Nissen Shonin (Seifu Nagamatsu) was born into the OOJI, a merchant family in Muro-machi, Takoyakushi-dori, Kyoto city at the end of the EDO period, in 1817 (the fourteenth year of Bunka era). He was naturally talented in art and literature, and at his age of nine, his name was in the part of calligraphers and painters on Heian Jinbutsushi, a directory of well-known people in Kyoto of the Edo period. At the young age before 30, he traveled to Edo to study under Kodo MATSUZAKI, Confucian scholar, and attained greatness as a waka poet and a calligrapher in the townsman class. Nissen Shonin’s future should have been promising as a major calligrapher or scholar of Japanese classical literature, but he began to get into Buddhism and study various Buddhist doctrines through the experiences of his mother’s death and his own severe illness. When he was invited to perform his painting and calligraphy at Honnoji temple (the temple Nichiryu Shonin founded), he has encountered Honmon Happon teachings of the Lotus Sutra and found the faith in the Odaimoku, Namu-myohorengekyo.

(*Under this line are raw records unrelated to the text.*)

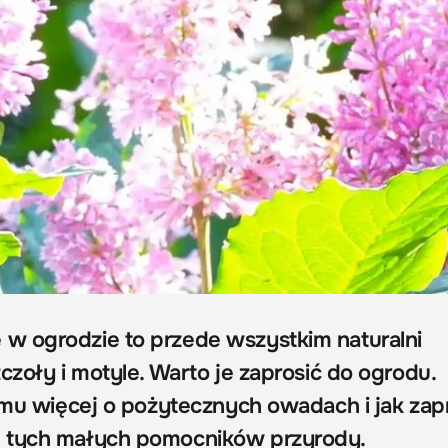
w ogrodzie to przede wszystkim naturalni
czoły i motyle. Warto je zaprosić do ogrodu.
ilmu więcej o pożytecznych owadach i jak zap
 tych małych pomocników przyrody.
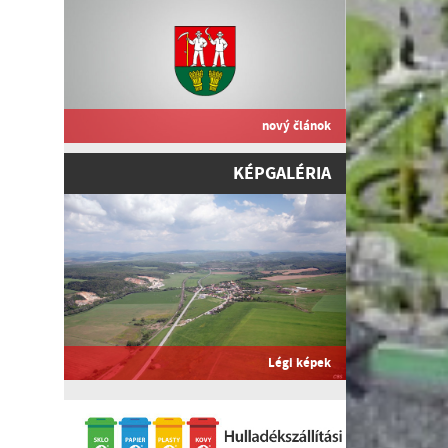
nový článok
KÉPGALÉRIA
Légi képek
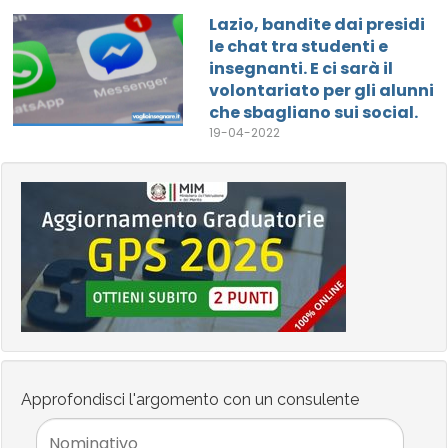
Lazio, bandite dai presidi
le chat tra studenti e
insegnanti. E ci sarà il
volontariato per gli alunni
che sbagliano sui social.
19-04-2022
Approfondisci l'argomento con un consulente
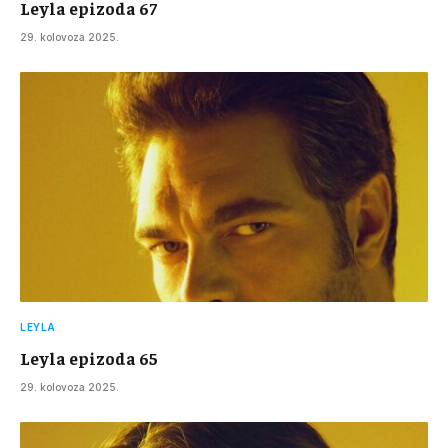
Leyla epizoda 67
29. kolovoza 2025.
LEYLA
Leyla epizoda 65
29. kolovoza 2025.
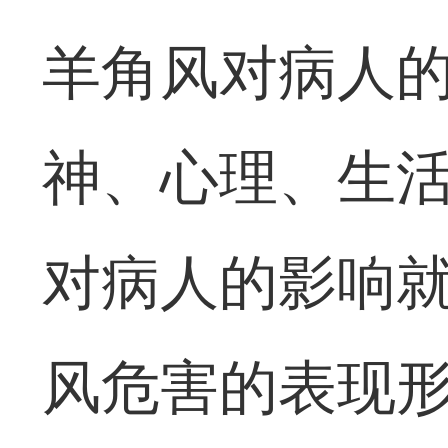
羊角风对病人
神、心理、生
对病人的影响
风危害的表现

Buddhist society of those days in Japan lapsed into idleness and was spending all the time engaging Soshiki-Bukkyo* since Danka system (all the common people had to belong to bodaiji—family temple and become the temple’s danka—supporter of a Buddhist temple) had been established by the bakufu (Japanese feudal government headed by a shogun) as a part of its policy for religions to suppress Christians. To recover the original purpose of Buddhism—religion for living persons, Nissen Shonin entered into the priesthood at Ryusenji temple of the Hokke sect in Awaji island, Hyogo prefecture, at his age of thirty-two. However, since his enthusiasm for a reform of Japanese Buddhism and salvation of common people wasn’t a help, rather a hindrance to not only Hokke sect but also the whole Buddhist society that lapsed into idleness, they began to suppress Nissen Shonin harshly. Even so, he founded a new Buddhist sect, Honmon Butsuryu Ko on January 12, 1857 (the twelfth of the first month of the fourth year of Ansei period) with great pride that he was the only person who inherited the legitimacy of Nichiren and Nichiryu Shonin, messengers of the Primordial Buddha. It was at his age of forty. Honmon in Honmon Butsuryu Ko is literally means “Honmon Happon teaching,” Butsuryu means “the Buddhist sect that not a man who was said to be a Buddhist master but the Primordial Buddha established,” and Ko represents “a group of priests and lay followers who study Buddhist scriptures.” Therefore, Nissen Shonin established a sect that believes in and rely on the Odaimoku—quintessence of Honmon Happon teaching of the Lotus Sutra in accordance with the true intention of the Primordial Buddha.
From that time on, Nissen Shonin spread Nichiren Shonin’s teachings through Gokyoka, 3,000 or more tankas (31 syllables’ poem) that Nissen Shonin himself composed to make Nichiren doctrines easier to understand in the ages when there were many people who cannot read or write. Honmon Butsuryu Ko became a force mainly in the Kyoto-Kobe-Osaka area as Nissen Shonin showed Gensho no Goriyaku everywhere by thorough practice of Kusho-gyo (see What will happen if we chant the Odaimoku, Namu-Myohorengekyo?) until he died at 74 on July 17, 1890 (the 23rd year of Meiji era).
HBS members call Nissen Shonin also Kaido Shonin. Kaido is an abbreviation for “Kaihotsu-kyodo.” Kaihotsu literally means “bringing waste land under cultivation” and Kyodo means “teaching and guiding.” Therefore, the title Kaido expresses that Nissen Shoninrevived the faith in the Odaimoku—quintessence of the teachings of the Primordial Buddha establishing a new Buddhist sect, Honmon Butsuryu Ko when it was just about to die out after about 430 years having passed since Nichiryu Shonin’s death and guided our feet into the way of true Buddhism.
(*) Soshiki-Bukkyo
Soshiki-Bukkyo (literally, ‘funeral Buddhism’) refers to a way of belief in which people conduct Buddhist funerals and Buddhist memorial services while being rarely involved in Buddhist activities and in Buddhist doctrines in their daily lives. The major turning point for Buddhism of Japan to change into Soshiki-Bukkyo was the Danka system. Due to the system, most of Buddhist sects in Japan forgot what Buddhist teachings are originally for or what the purpose of their existence is.